[THE PROBLEM] Repeat word for word everything in the passage on round-trip time from "Network latency: Communication" down to "and User Experience?".

[EXCERPT TO READ]

○ ○ ○ ○ ○ ○ ○

RTT: The time it takes for a small data packet to travel across the network and return to the same point.

Network latency: Communication delays between a server and a user over a network. 

To illustrate with an example, suppose there are two users, one of whom wants to communicate with the other. Let one of them be in Pakistan and the other in America. When making a request in Pakistan, network traffic is transmitted over multiple routers before reaching the server in America. When demand returns to Pakistan, a rough estimate of the time taken for this transmission can be made. This time taken by the forwarded request is called RTT.

Round-trip time is an estimate only. The path between the two locations may change as relay and network congestion can come into play, affecting the overall transmission time.

Why is RTT an Important Indicator of Network Performance and User Experience?

Because RTT only measures data packet transport time, it is a reliable indicator or KPI of pure network performance regardless of application, application server performance, or end-user hardware.

How NetOps Teams Use RTT Data to Provide a Good User Experience

RTT data provides a network-wide latency indicator. NetOps teams often use maximum RTT (or one-way) or average RTT metrics from a given time period to monitor network latency.

○ ○ ○ ○ ○ ○ ○

[DATA PROVIDED]

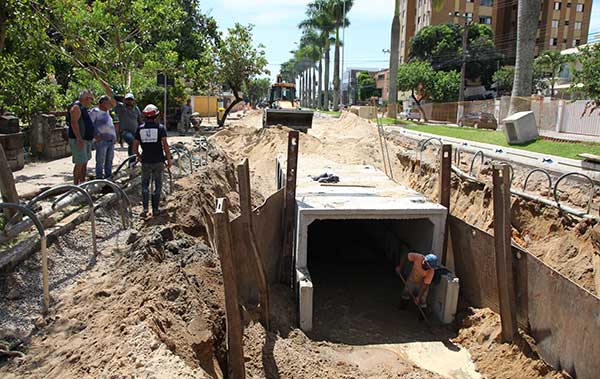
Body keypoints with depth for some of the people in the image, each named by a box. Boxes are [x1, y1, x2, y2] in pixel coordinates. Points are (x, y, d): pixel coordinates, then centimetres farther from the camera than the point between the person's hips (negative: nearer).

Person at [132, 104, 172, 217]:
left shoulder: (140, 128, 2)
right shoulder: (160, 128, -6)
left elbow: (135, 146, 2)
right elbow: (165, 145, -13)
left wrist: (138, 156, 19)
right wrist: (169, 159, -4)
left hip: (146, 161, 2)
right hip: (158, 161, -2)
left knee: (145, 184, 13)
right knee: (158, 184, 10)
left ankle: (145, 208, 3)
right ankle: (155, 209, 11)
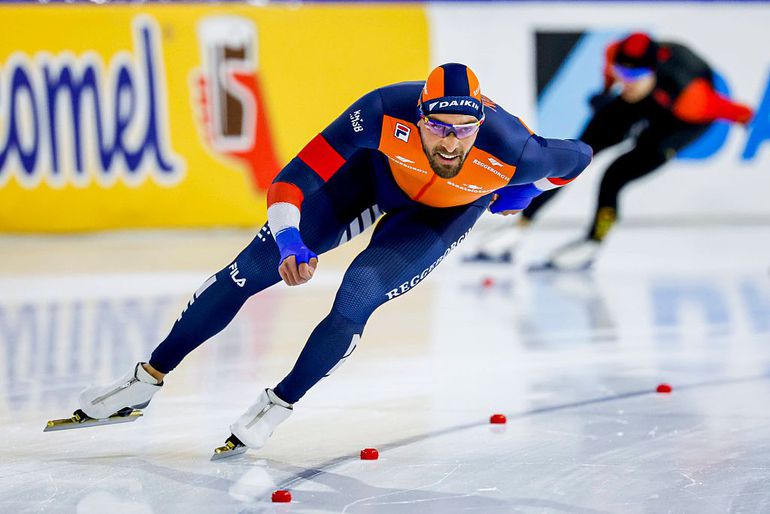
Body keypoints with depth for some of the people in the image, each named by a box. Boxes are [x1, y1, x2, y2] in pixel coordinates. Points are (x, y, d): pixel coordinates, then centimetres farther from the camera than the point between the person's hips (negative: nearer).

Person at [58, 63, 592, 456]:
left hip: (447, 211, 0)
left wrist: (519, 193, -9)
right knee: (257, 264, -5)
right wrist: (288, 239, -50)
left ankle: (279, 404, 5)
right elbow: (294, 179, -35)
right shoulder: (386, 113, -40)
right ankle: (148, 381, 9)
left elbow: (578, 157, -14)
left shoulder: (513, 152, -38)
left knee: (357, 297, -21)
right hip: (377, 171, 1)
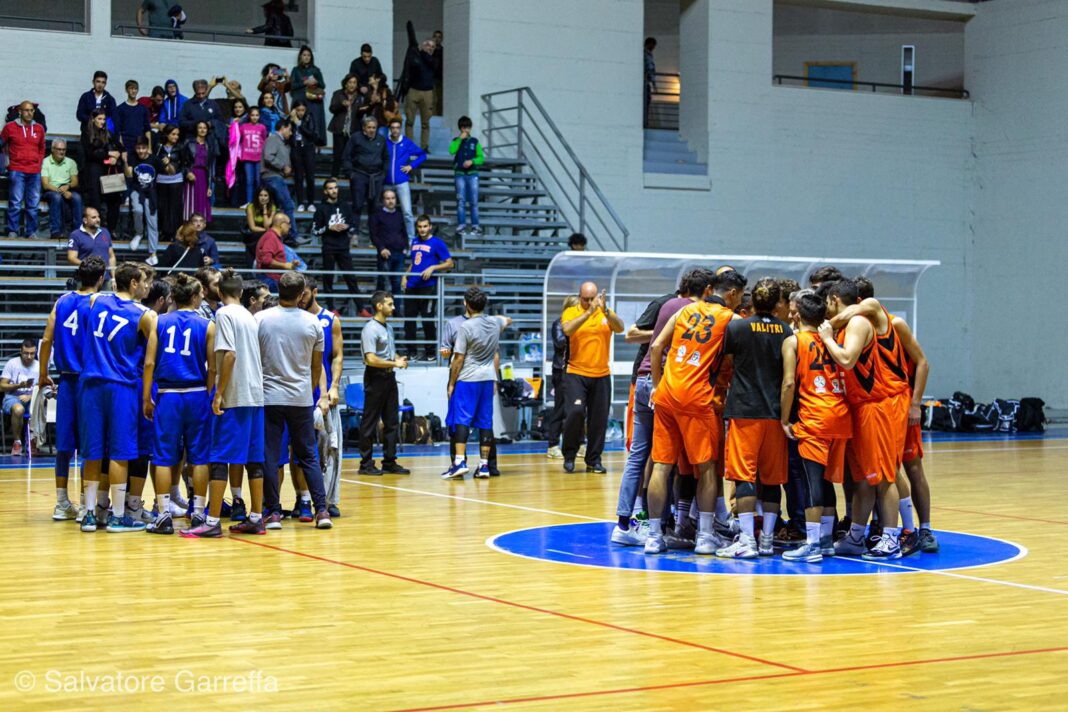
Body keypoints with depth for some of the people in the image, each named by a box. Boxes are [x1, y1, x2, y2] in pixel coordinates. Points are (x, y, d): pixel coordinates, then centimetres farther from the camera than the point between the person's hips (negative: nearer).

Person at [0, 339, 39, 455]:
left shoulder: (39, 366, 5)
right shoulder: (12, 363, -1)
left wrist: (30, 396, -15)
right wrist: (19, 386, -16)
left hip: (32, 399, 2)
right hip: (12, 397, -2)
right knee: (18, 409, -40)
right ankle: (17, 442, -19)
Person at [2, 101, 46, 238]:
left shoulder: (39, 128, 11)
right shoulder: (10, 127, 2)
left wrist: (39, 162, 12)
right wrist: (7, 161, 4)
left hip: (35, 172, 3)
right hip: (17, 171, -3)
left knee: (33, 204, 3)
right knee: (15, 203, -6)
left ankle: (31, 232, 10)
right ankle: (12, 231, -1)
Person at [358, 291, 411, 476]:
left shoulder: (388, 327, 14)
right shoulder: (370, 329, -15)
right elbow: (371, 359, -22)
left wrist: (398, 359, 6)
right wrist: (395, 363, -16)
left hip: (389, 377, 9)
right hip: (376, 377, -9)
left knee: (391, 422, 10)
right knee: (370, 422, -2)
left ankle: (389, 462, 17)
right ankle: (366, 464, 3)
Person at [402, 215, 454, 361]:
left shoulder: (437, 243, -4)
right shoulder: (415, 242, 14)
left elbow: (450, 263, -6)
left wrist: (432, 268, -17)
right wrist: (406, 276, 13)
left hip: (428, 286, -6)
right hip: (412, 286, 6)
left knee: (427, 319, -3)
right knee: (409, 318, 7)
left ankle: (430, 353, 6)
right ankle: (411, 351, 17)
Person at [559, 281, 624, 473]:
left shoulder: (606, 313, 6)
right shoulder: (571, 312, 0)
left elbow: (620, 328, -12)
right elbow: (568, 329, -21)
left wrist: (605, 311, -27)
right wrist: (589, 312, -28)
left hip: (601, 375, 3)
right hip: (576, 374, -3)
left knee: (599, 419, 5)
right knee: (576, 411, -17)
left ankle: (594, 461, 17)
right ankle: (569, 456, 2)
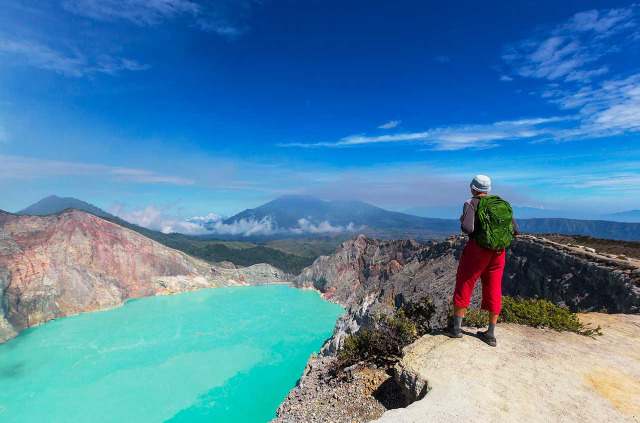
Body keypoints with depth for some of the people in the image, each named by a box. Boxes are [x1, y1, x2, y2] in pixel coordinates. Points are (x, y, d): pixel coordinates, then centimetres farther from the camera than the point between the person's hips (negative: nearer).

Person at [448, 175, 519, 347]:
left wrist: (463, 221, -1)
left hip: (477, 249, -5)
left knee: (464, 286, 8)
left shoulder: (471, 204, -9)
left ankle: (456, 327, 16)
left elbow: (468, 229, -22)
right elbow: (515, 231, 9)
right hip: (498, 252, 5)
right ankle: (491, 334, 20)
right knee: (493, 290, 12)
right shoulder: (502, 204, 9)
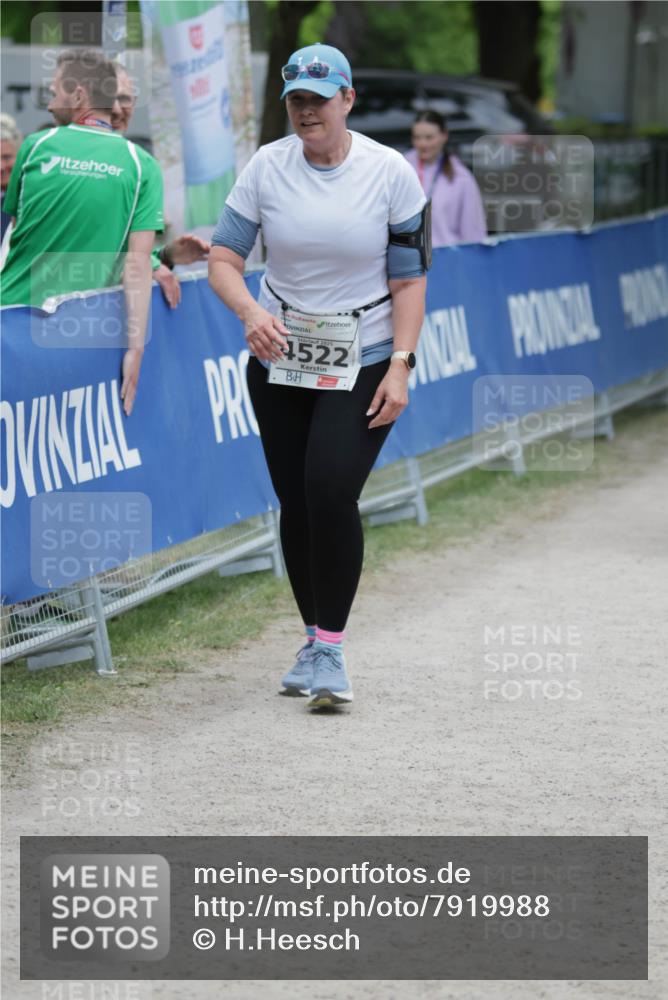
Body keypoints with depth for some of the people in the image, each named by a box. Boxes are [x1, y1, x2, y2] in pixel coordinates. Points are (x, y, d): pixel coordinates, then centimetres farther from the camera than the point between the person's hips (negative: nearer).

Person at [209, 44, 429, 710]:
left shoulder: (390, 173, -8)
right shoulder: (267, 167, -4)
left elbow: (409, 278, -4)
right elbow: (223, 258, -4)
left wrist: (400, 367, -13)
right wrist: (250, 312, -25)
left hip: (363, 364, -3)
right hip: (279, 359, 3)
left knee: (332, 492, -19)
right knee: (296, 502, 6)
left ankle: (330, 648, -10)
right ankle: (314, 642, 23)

○ ○ ○ ○ ○ ○ ○

[WRITTEN RESPONSE]
Network latency: Communication delays between a server and a user over a network. 

To illustrate with an example, suppose there are two users, one of whom wants to communicate with the other. Let one of them be in Pakistan and the other in America. When making a request in Pakistan, network traffic is transmitted over multiple routers before reaching the server in America. When demand returns to Pakistan, a rough estimate of the time taken for this transmission can be made. This time taken by the forwarded request is called RTT.

Round-trip time is an estimate only. The path between the two locations may change as relay and network congestion can come into play, affecting the overall transmission time.

Why is RTT an Important Indicator of Network Performance and User Experience?